Fumed silica (fumed silicon dioxide) does not act as an independent flame retardant in flame retardant materials, but rather significantly enhances the flame retardant efficiency of the system through synergistic effects with phosphorus-based, nitrogen-based, or metal hydroxide flame retardants.  Its core mechanism focuses on condensed phase char formation enhancement and heat release suppression.

Synergistic Flame Retardant Core Mechanism
1. Promoting the Formation of a Dense Char Layer (Charring Enhancement)
Fumed silica nanoparticles undergo interfacial reactions with phosphorus-based flame retardants (such as APP, DOPO) or nitrogen-based components at high temperatures, providing abundant siloxane active sites to catalyze the dehydration and charring of the polymer matrix.

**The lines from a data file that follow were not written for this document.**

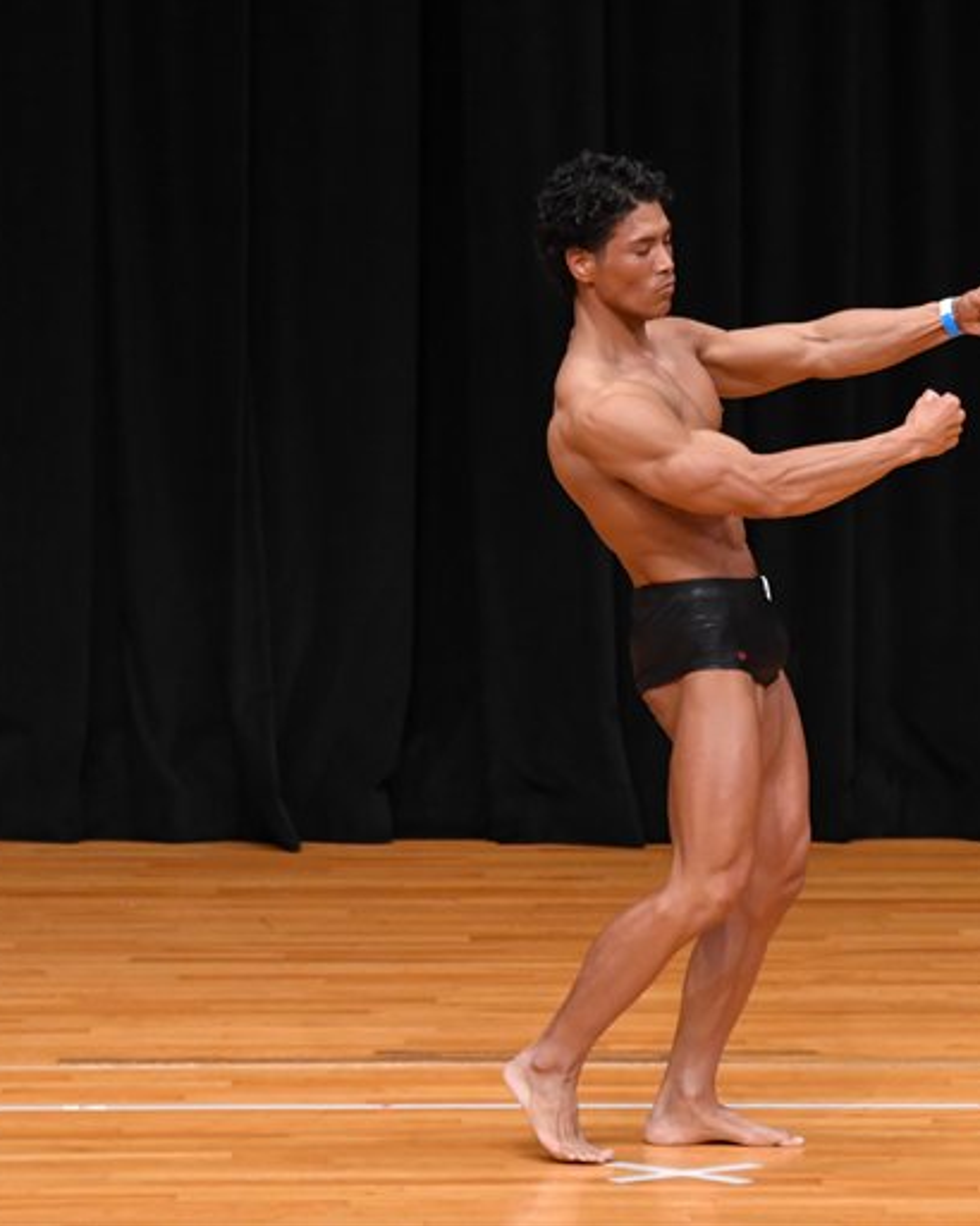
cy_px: 612
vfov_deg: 4.8
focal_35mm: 404
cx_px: 699
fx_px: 14656
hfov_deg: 3.8
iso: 3200
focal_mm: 190
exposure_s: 1/400
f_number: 5.6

The resulting char layer is dense and continuous, possessing high thermal stability and low thermal conductivity, effectively isolating oxygen, combustible gases, and heat transfer to the interior of the material.
Experiments show that adding ≤1 wt% fumed silica to the polypropylene/APP system improves the integrity of the char layer, increases the oxygen index (LOI) by 2–4%, and consistently achieves UL-94 V-0 rating.

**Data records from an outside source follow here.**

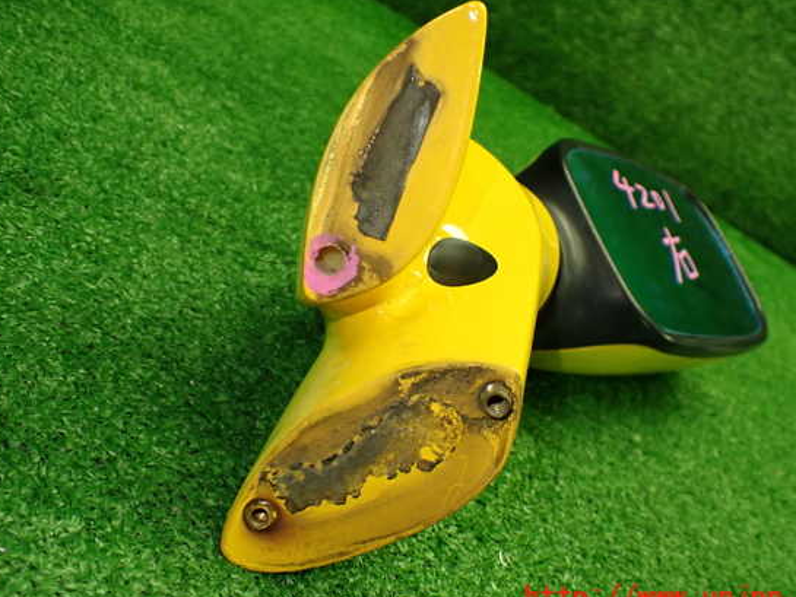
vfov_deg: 43.0
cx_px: 416
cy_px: 289
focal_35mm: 33
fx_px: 759
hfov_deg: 55.3
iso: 500
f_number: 2.3
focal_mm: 5.4
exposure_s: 1/125
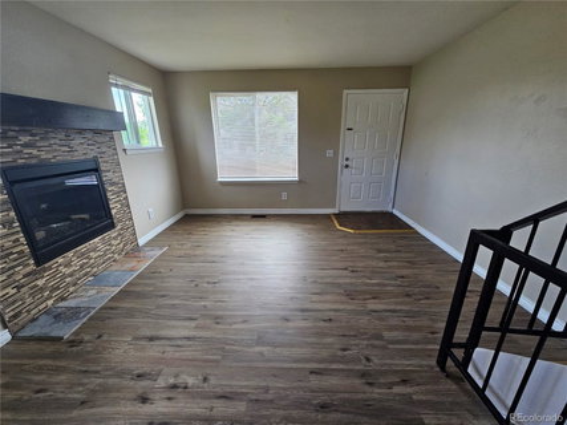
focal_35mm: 13
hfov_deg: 106.2
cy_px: 212
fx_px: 213
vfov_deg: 89.9
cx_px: 284
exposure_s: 1/60
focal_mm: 2.2
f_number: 2.2
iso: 100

2. Reducing Heat Release Rate and Mass Loss Rate
The high specific surface area of fumed silica (>200 m²/g) can adsorb free radicals generated during combustion, interrupting the chain oxidation reaction.
The nanoparticles form a "thermal shielding layer" at the combustion interface, dispersing local heat flow and significantly reducing the peak heat release rate (p-HRR).
Cone calorimeter tests show that adding 0.5 wt% fumed silica to the polypropylene/APP system reduces p-HRR by approximately 23%, with a corresponding decrease in total heat release (THR).
3. Enhancing the Structural Stability of Intumescent Flame Retardant Systems (IFR)
In intumescent flame retardant systems (such as APP/pentaerythritol/melamine), fumed silica acts as a "skeleton reinforcing agent," cross-linking with carbides to form a three-dimensional network char skeleton, preventing char layer cracking and collapse. SEM observations revealed that after the addition of fumed silica, the carbon layer surface was smoother, had fewer pores, and exhibited significantly better structural compactness compared to the single IFR system.
The synthesized MCA-SiO₂ composite (melamine cyanurate-fumed silica) achieved a UL-94 V-0 rating in polypropylene, with an LOI of 32.4%, attributed to the reinforcing effect of SiO₂ on the char network.
4. Enhanced Thermal Stability and Charring Efficiency
Thermogravimetric analysis (TGA) showed that the introduction of fumed silica increased the initial decomposition temperature of the polymer by 5–15°C and significantly increased the char yield.
In the epoxy resin system, the synergistic effect of DOPO and siloxane increased the char yield by more than 40% compared to the single components, indicating that silicon elements participated in the charring reaction pathway.